Aim of the task
Return the source text of every row below exactly as it stands, leaving the pictures out of your answer.

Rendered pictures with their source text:

* * * * * * *

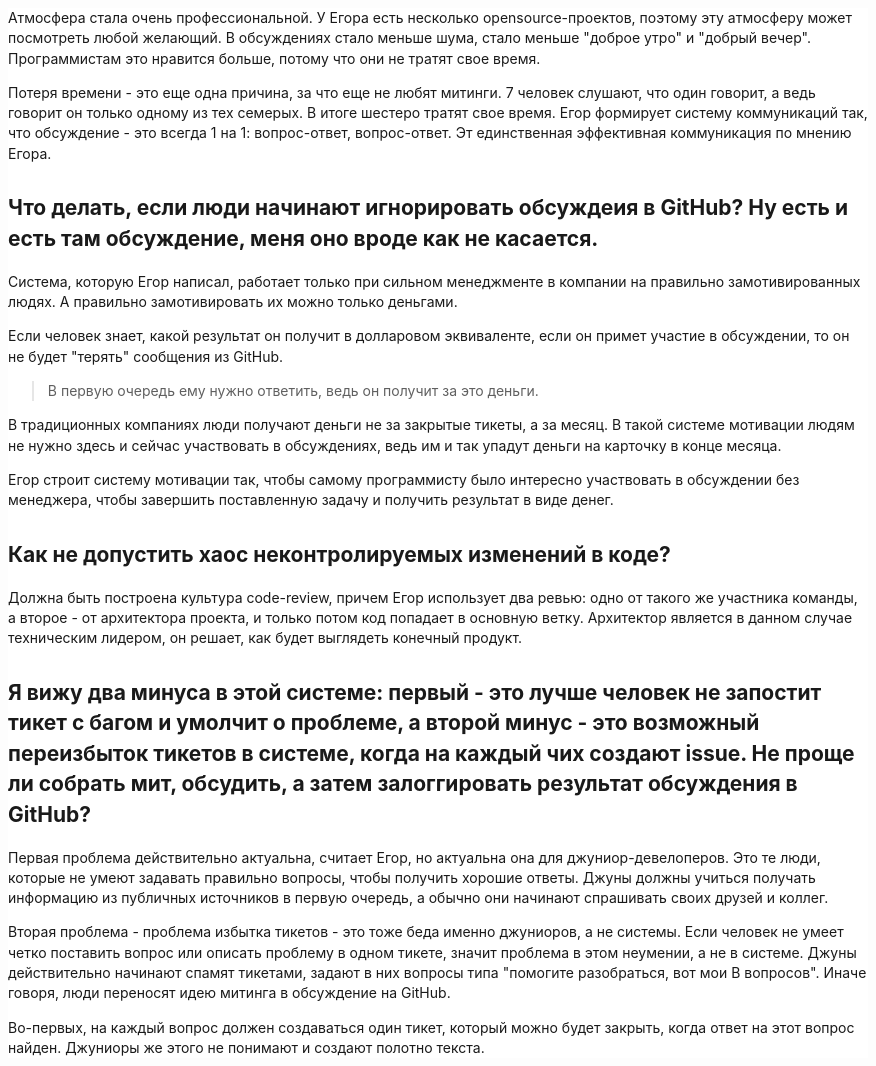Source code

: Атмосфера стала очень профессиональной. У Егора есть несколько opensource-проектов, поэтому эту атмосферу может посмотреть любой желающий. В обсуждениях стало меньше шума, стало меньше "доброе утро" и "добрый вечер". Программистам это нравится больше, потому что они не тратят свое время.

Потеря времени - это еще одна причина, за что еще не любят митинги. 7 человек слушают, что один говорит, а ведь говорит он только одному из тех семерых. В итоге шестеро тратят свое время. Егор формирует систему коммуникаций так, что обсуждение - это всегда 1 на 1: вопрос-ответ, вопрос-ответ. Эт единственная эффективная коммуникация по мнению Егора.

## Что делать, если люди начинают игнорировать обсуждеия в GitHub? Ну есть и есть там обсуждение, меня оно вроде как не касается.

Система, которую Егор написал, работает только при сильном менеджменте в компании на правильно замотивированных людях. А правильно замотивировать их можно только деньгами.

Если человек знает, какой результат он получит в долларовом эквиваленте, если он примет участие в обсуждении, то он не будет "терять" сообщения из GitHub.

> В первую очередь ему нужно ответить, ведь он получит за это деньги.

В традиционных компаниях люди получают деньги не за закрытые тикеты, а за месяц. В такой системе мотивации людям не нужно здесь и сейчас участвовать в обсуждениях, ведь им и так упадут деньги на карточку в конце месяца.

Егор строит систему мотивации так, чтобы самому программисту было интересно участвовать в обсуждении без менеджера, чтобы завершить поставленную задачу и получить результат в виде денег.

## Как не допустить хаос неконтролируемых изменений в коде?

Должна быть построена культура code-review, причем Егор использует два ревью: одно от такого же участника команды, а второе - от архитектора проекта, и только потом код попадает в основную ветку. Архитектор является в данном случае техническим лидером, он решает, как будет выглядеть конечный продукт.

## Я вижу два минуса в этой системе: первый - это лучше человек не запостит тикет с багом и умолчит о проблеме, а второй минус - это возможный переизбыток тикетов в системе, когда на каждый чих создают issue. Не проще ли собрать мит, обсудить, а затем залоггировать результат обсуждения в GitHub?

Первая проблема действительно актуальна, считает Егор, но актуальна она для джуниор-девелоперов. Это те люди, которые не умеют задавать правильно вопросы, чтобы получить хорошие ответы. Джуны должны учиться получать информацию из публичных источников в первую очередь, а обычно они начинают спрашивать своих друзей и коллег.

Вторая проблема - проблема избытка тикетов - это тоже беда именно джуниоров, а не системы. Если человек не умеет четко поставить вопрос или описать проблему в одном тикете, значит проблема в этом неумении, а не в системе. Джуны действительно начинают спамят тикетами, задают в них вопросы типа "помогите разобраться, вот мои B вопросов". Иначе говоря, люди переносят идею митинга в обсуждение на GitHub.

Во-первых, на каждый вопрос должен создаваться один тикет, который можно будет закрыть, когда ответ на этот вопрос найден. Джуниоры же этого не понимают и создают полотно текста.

* * * * * * *

Result of this task
Source code

: Атмосфера стала очень профессиональной. У Егора есть несколько opensource-проектов, поэтому эту атмосферу может посмотреть любой желающий. В обсуждениях стало меньше шума, стало меньше "доброе утро" и "добрый вечер". Программистам это нравится больше, потому что они не тратят свое время.

Потеря времени - это еще одна причина, за что еще не любят митинги. 7 человек слушают, что один говорит, а ведь говорит он только одному из тех семерых. В итоге шестеро тратят свое время. Егор формирует систему коммуникаций так, что обсуждение - это всегда 1 на 1: вопрос-ответ, вопрос-ответ. Эт единственная эффективная коммуникация по мнению Егора.

## Что делать, если люди начинают игнорировать обсуждеия в GitHub? Ну есть и есть там обсуждение, меня оно вроде как не касается.

Система, которую Егор написал, работает только при сильном менеджменте в компании на правильно замотивированных людях. А правильно замотивировать их можно только деньгами.

Если человек знает, какой результат он получит в долларовом эквиваленте, если он примет участие в обсуждении, то он не будет "терять" сообщения из GitHub.

> В первую очередь ему нужно ответить, ведь он получит за это деньги.

В традиционных компаниях люди получают деньги не за закрытые тикеты, а за месяц. В такой системе мотивации людям не нужно здесь и сейчас участвовать в обсуждениях, ведь им и так упадут деньги на карточку в конце месяца.

Егор строит систему мотивации так, чтобы самому программисту было интересно участвовать в обсуждении без менеджера, чтобы завершить поставленную задачу и получить результат в виде денег.

## Как не допустить хаос неконтролируемых изменений в коде?

Должна быть построена культура code-review, причем Егор использует два ревью: одно от такого же участника команды, а второе - от архитектора проекта, и только потом код попадает в основную ветку. Архитектор является в данном случае техническим лидером, он решает, как будет выглядеть конечный продукт.

## Я вижу два минуса в этой системе: первый - это лучше человек не запостит тикет с багом и умолчит о проблеме, а второй минус - это возможный переизбыток тикетов в системе, когда на каждый чих создают issue. Не проще ли собрать мит, обсудить, а затем залоггировать результат обсуждения в GitHub?

Первая проблема действительно актуальна, считает Егор, но актуальна она для джуниор-девелоперов. Это те люди, которые не умеют задавать правильно вопросы, чтобы получить хорошие ответы. Джуны должны учиться получать информацию из публичных источников в первую очередь, а обычно они начинают спрашивать своих друзей и коллег.

Вторая проблема - проблема избытка тикетов - это тоже беда именно джуниоров, а не системы. Если человек не умеет четко поставить вопрос или описать проблему в одном тикете, значит проблема в этом неумении, а не в системе. Джуны действительно начинают спамят тикетами, задают в них вопросы типа "помогите разобраться, вот мои B вопросов". Иначе говоря, люди переносят идею митинга в обсуждение на GitHub.

Во-первых, на каждый вопрос должен создаваться один тикет, который можно будет закрыть, когда ответ на этот вопрос найден. Джуниоры же этого не понимают и создают полотно текста.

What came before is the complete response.